Analytic Strategy and Models: Vignette Equivalence

We conducted weak tests and strong tests of vignette equivalence. Weak tests were based on respondents’ rank-orderings of vignettes, to assess whether respondents perceived the five (in SAGE/WHS) or three (in HRS) severity levels in the expected order. The percentage of respondents showing the expected rank-ordering was calculated by country or subgroup. Ties in ratings were assumed to resolve consistently with the expected ordering, as in Murray et al.’s (2003:376) “benefit-of-the-doubt” calculations.

The stronger test of VE, following Bago D’Uva et al. (2011b), is based on a likelihood-ratio (LR) test comparison of two models, A and B. In each model, R ij denotes respondent i’s rating of vignette j, and V ij is the unobserved perceived level of health of the vignette j character in the opinion of respondent i. The link between the observed discrete variable R ij and the unobservable (latent) continuous variable V ij is determined by the cutpoints (τs) as R ij = k if and only if V ij is between cutpoints τ i k – 1 and τ i k.
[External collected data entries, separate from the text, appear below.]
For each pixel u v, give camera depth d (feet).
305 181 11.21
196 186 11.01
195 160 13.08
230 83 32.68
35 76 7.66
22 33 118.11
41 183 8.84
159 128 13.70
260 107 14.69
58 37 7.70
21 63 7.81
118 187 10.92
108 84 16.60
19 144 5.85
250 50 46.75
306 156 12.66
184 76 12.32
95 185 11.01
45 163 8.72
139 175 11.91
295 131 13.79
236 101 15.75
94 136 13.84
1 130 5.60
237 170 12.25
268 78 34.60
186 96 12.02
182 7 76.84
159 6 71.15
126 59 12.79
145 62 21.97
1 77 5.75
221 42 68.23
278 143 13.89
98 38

The cutpoints are assumed to monotonically increaseFootnote 4 between τi 0 = –∞ and τ i K = ∞, where K denotes the number of available response categories; here, K = 5. In Model A, the distribution of each vignette j’s perceived location V ij is assumed to be independent of all covariates, that is, each vignette location can be represented simply as a constant (α j ) plus a random error term (ε ij ; assumed to be normally distributed with mean zero):

$$ \begin{array}{ll}\mathbf{Model}\ \mathbf{A}:\hfill & {V}_{ij}={\upalpha}_j+{\upvarepsilon}_{ij}\hfill \end{array}. $$

For model identification, α1 is set to 0, and the variance of the random error term is set to 1.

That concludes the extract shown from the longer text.